Il 24 aprile esce al cinema Gli Indesiderati D’Europa, il film scritto e diretto da Fabrizio Ferraro che ne ha curato anche la fotografia ed il montaggio. La pellicola mette in relazione, in chiave poetica, la “retirada” dell’esercito repubblicano spagnolo in fuga da Franco nel 1939 e il viaggio all’inverso, lungo il medesimo sentiero, realizzato l’anno successivo da Walter Benjamin in fuga dal nazismo. Un movimento bidirezionale che riecheggia analoghi movimenti in atto nell’Europa contemporanea. Il film è stato girato in bianco e nero sul sentiero “Walter Benjamin” al confine tra Spagna e Francia, nelle città di Portbou, La Vajol, Banyuls-sur mer, Port-vendres, e a Barcellona, Roma e Parigi.
Catalogna. Pirenei Sud-orientali. Gli elementi naturali di un paesaggio minerale. Lungo la “Route Lister”, nel febbraio del 1939 avanzano lentamente i profughi della Guerra civile spagnola. Tra di loro tre miliziani antifascisti. L’anno successivo un altro gruppo di “indesiderati” attraversa il medesimo sentiero ma in direzione opposta. È la popolazione degli antifascisti europei, stranieri ed ebrei in fuga dalla Francia occupata e “collaborazionista”. Walter Benjamin (Euplemio Macrì) è uno di questi.

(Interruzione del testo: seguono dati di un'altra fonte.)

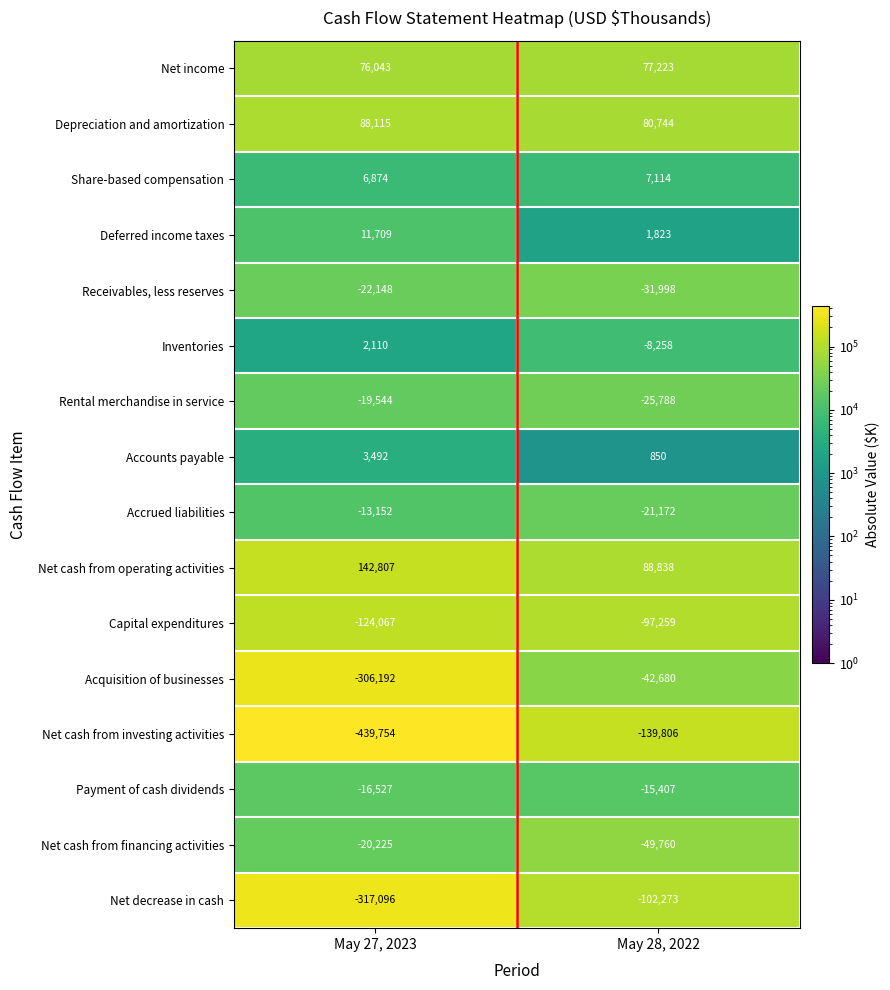

What is the difference between the maximum and minimum values in the Net cash from financing activities series?

29535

Come afferma il critico di cinema Valerio Carando – autore di Gli Indesiderati. I Sentieri di Walter Benjamin in un film di Fabrizio Ferraro (arricchito dal diario di lavorazione del film, da domani in libreria edito da DeriveApprodi, lo trovi QUI) – “Ferraro media tra entusiasmo e prudenza, passione e ragione. Il suo è uno sguardo intriso di consapevolezza, tutt’altro che traballante, come quello di chi sa cosa cercare nel fitto magma materico che ci avvolge. Uno sguardo virginale, stupefatto, aperto all’esperienza, come quello di chi spalanca gli occhi sul mondo per la prima volta, ogni volta. Uno sguardo rivoluzionario”.

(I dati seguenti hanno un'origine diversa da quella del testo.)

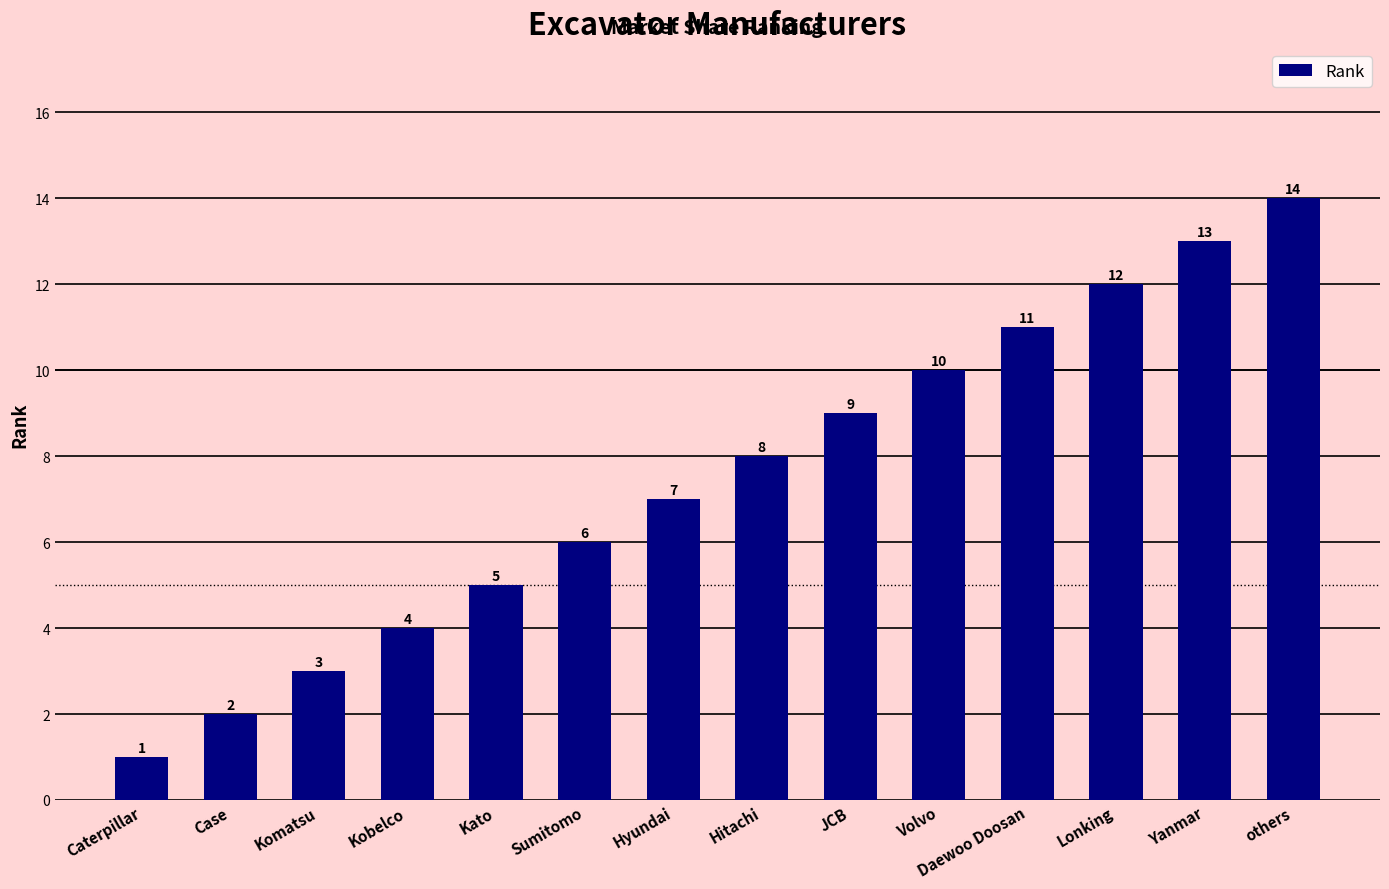

What is the change in value from Kato to Sumitomo?

+1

Lo stesso Carando all’interno del libro chiacchiera con il protagonista, Euplemio Macrì:
Che tipo di contatto hai stabilito con la figura di Walter Benjamin?
Ho cercato soprattutto una relazione intuitiva con l’umanità della vicenda di Benjamin. Un incamminarsi lungo i camminamenti già percorsi da altri uomini verso un «nulla» o un «aperto» sempre rinnovato.
Da intellettuale non vincolato al mondo del cinema, come hai vissuto la responsabilità di prestare corpo e voce a Benjamin?
Con piacere, passione e curiosità condivise. All’inizio in una fusione di invadenza e fratellanza, l’uno nell’altro. Poi di abbandono e lasciar essere.
Cosa c’è di Euplemio Macrì nel Benjamin di Ferraro?
Concepisco l’idea dell’arte come «relazione», e quindi del tempo/storia come di un UNO nel quale abbiamo la possibilità di incamminarci per vivificare, attraverso l’arte/relazione, il passato del già stato ma mai compiuto. Il tutto nella rivoluzione critica dell’istante.
La nota conclusiva spetta a Fabrizio Ferrario: “questo è un film in cui si cammina e cammina sui sentieri oscuri della storia Europea…Ma quando sopraggiunge quel certo silenzio, forse qualcosa, durante la lavorazione del film, è veramente accaduta. Non serve scrivere tante parole, le parole forse non vanno cercate ma bisognerebbe farle. E così quello che riuscirò a vedere sarà sempre un’immagine del passato, miliardi di fotoni luminosi che giungono dal passato”.
“E così arrivò la luce e il sentire divenne vivente”.